FairQE: Multi-Agent Framework for Mitigating Gender Bias in Translation Quality Estimation

arXiv cs.AI / 4/25/2026

📰 NewsIdeas & Deep AnalysisModels & Research

Key Points

  • Quality Estimation (QE) models for machine translation can show systematic gender bias, including favoring masculine outputs in ambiguous contexts and over-scoring gender-mismatched translations even when gender is explicitly provided.
  • FairQE is introduced as a fairness-aware, multi-agent framework that detects gender cues, generates gender-flipped translation variants, and uses these to counter bias in both gender-ambiguous and gender-explicit cases.
  • The framework integrates conventional QE scoring with LLM-based bias-mitigating reasoning via a dynamic, bias-aware aggregation mechanism, aiming to remain “plug-and-play” with existing QE systems.
  • Experiments across multiple gender-bias evaluation settings show consistent fairness improvements versus strong QE baselines, while meta-evaluation using MQM-based methods after WMT 2023 Metrics Shared Task indicates competitive or better overall QE performance.
  • Overall, the work suggests gender bias in translation evaluation can be reduced effectively without sacrificing evaluation accuracy, improving reliability of translation assessment.

Abstract

Quality Estimation (QE) aims to assess machine translation quality without reference translations, but recent studies have shown that existing QE models exhibit systematic gender bias. In particular, they tend to favor masculine realizations in gender-ambiguous contexts and may assign higher scores to gender-misaligned translations even when gender is explicitly specified.
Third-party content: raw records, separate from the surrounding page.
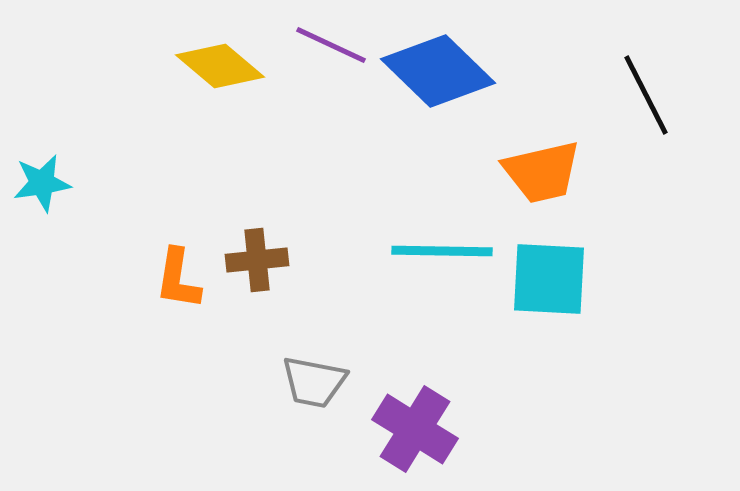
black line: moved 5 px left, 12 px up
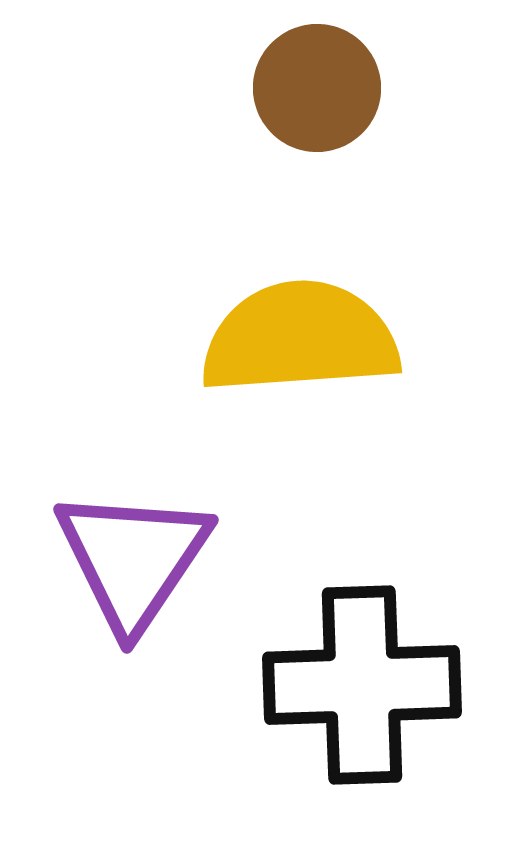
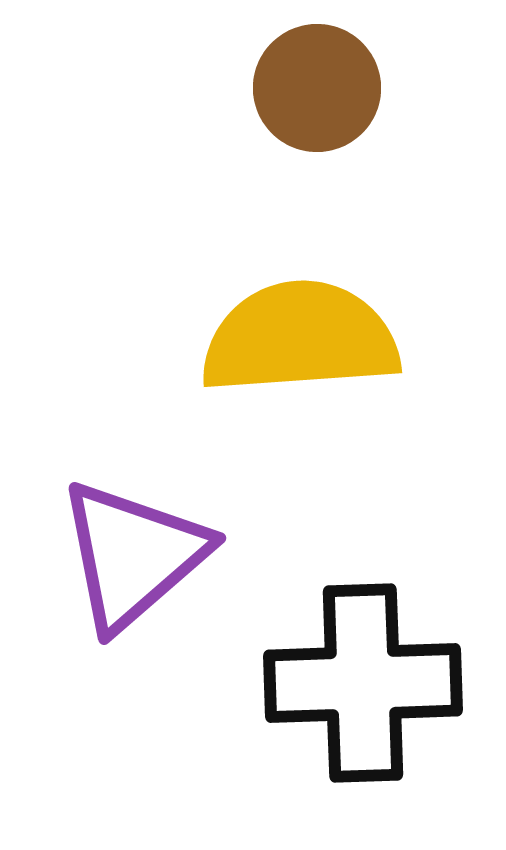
purple triangle: moved 4 px up; rotated 15 degrees clockwise
black cross: moved 1 px right, 2 px up
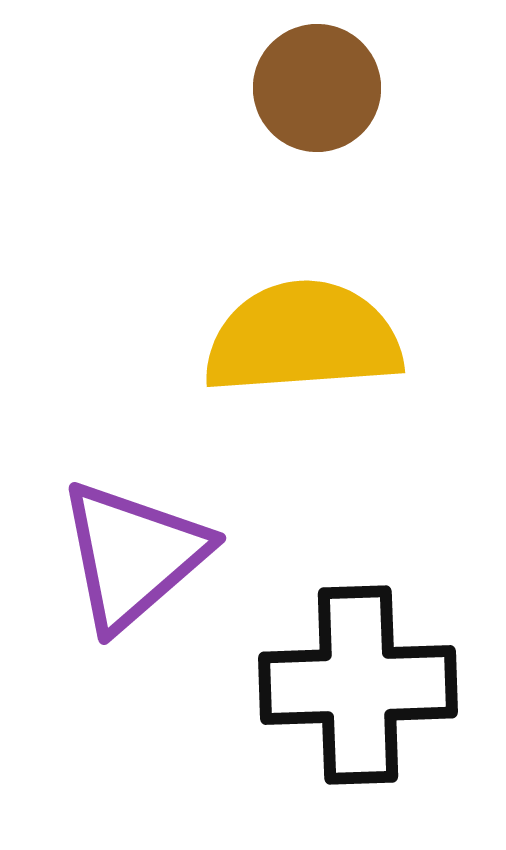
yellow semicircle: moved 3 px right
black cross: moved 5 px left, 2 px down
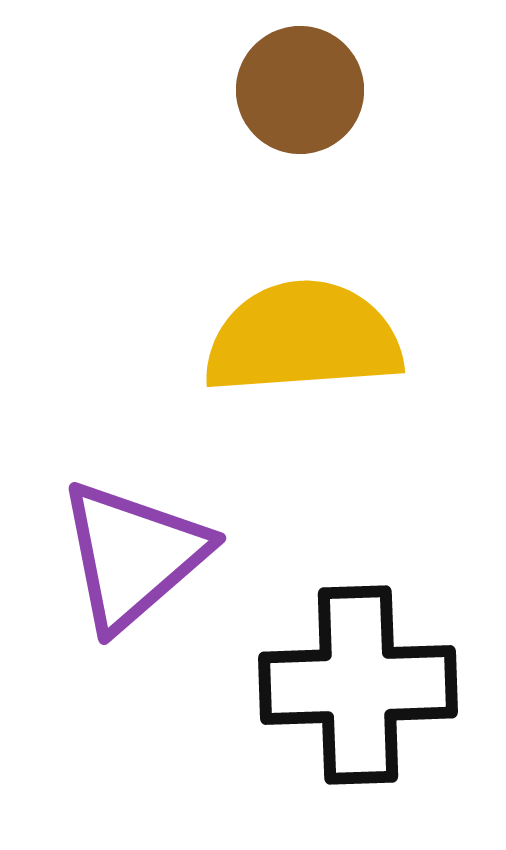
brown circle: moved 17 px left, 2 px down
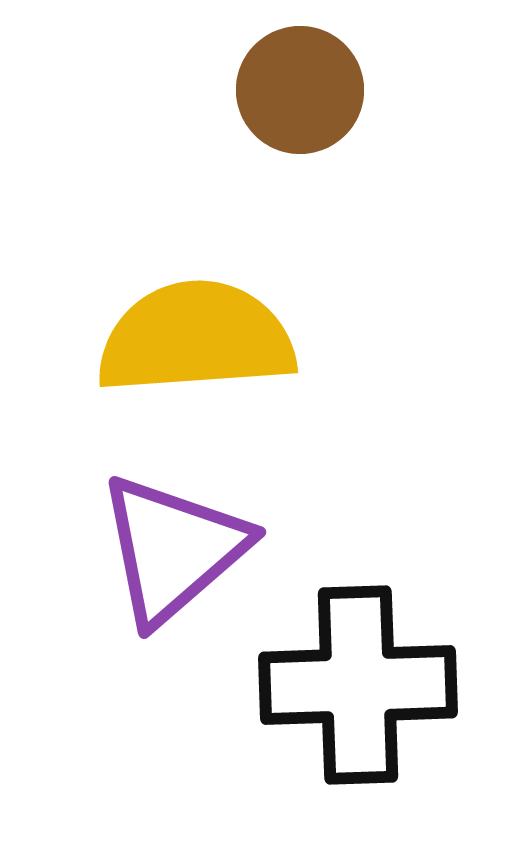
yellow semicircle: moved 107 px left
purple triangle: moved 40 px right, 6 px up
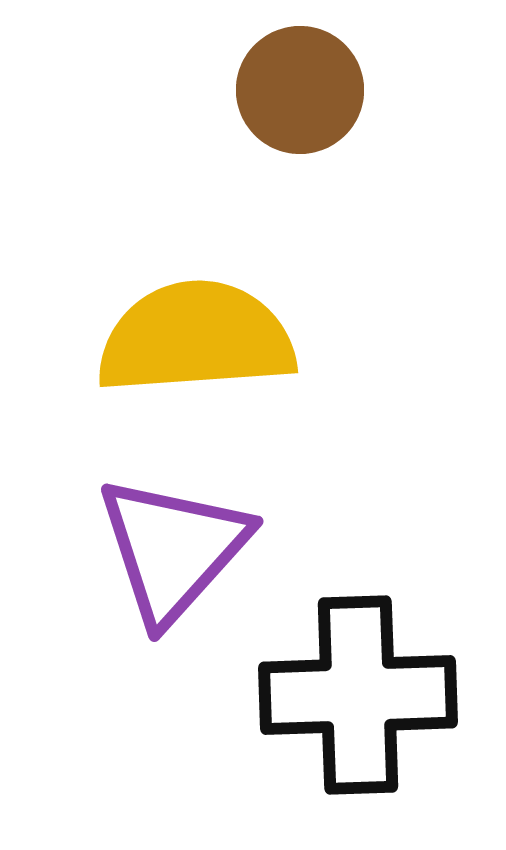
purple triangle: rotated 7 degrees counterclockwise
black cross: moved 10 px down
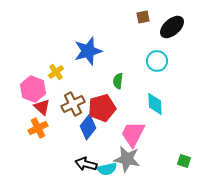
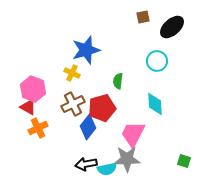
blue star: moved 2 px left, 1 px up
yellow cross: moved 16 px right, 1 px down; rotated 28 degrees counterclockwise
red triangle: moved 14 px left; rotated 12 degrees counterclockwise
gray star: rotated 12 degrees counterclockwise
black arrow: rotated 25 degrees counterclockwise
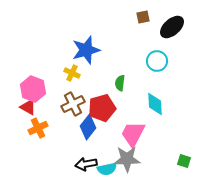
green semicircle: moved 2 px right, 2 px down
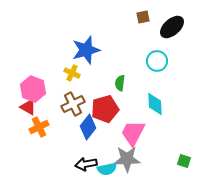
red pentagon: moved 3 px right, 1 px down
orange cross: moved 1 px right, 1 px up
pink trapezoid: moved 1 px up
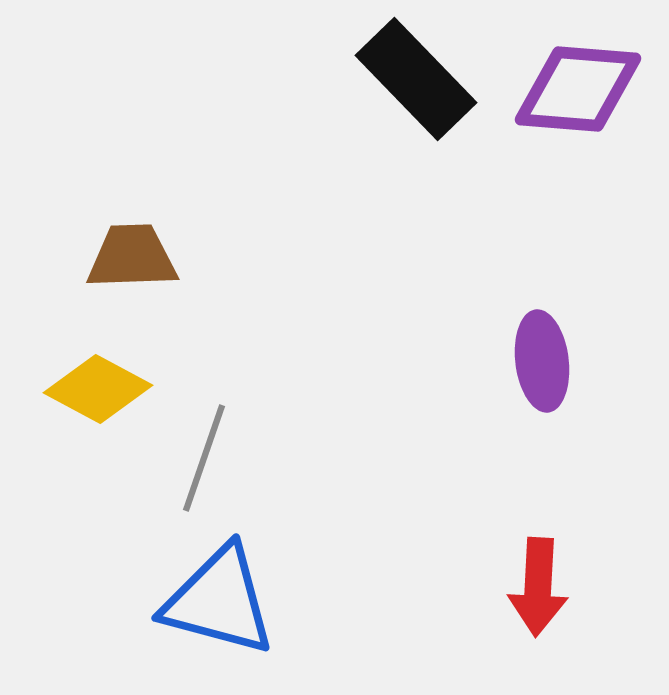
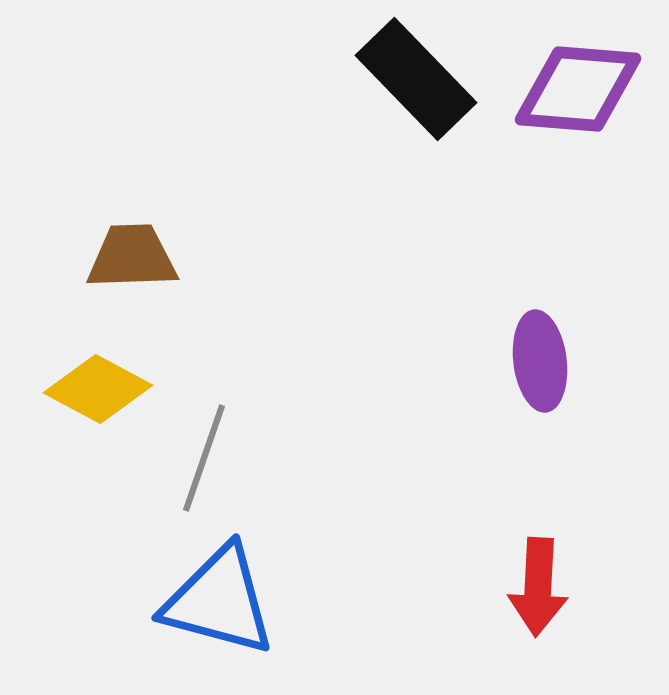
purple ellipse: moved 2 px left
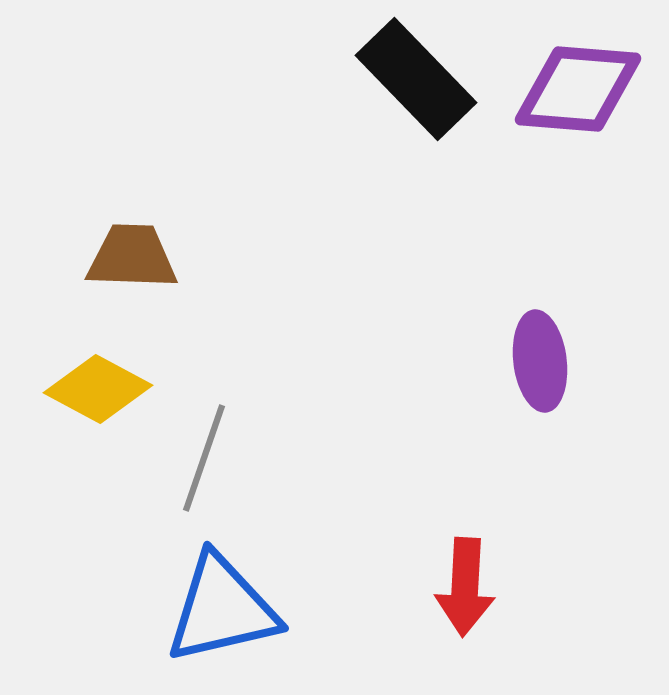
brown trapezoid: rotated 4 degrees clockwise
red arrow: moved 73 px left
blue triangle: moved 3 px right, 8 px down; rotated 28 degrees counterclockwise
To address these issues, we propose FairQE, a multi-agent-based, fairness-aware QE framework that mitigates gender bias in both gender-ambiguous and gender-explicit scenarios. FairQE detects gender cues, generates gender-flipped translation variants, and combines conventional QE scores with LLM-based bias-mitigating reasoning through a dynamic bias-aware aggregation mechanism. This design preserves the strengths of existing QE models while calibrating their gender-related biases in a plug-and-play manner. Extensive experiments across multiple gender bias evaluation settings demonstrate that FairQE consistently improves gender fairness over strong QE baselines. Moreover, under MQM-based meta-evaluation following the WMT 2023 Metrics Shared Task, FairQE achieves competitive or improved general QE performance. These results show that gender bias in QE can be effectively mitigated without sacrificing evaluation accuracy, enabling fairer and more reliable translation evaluation.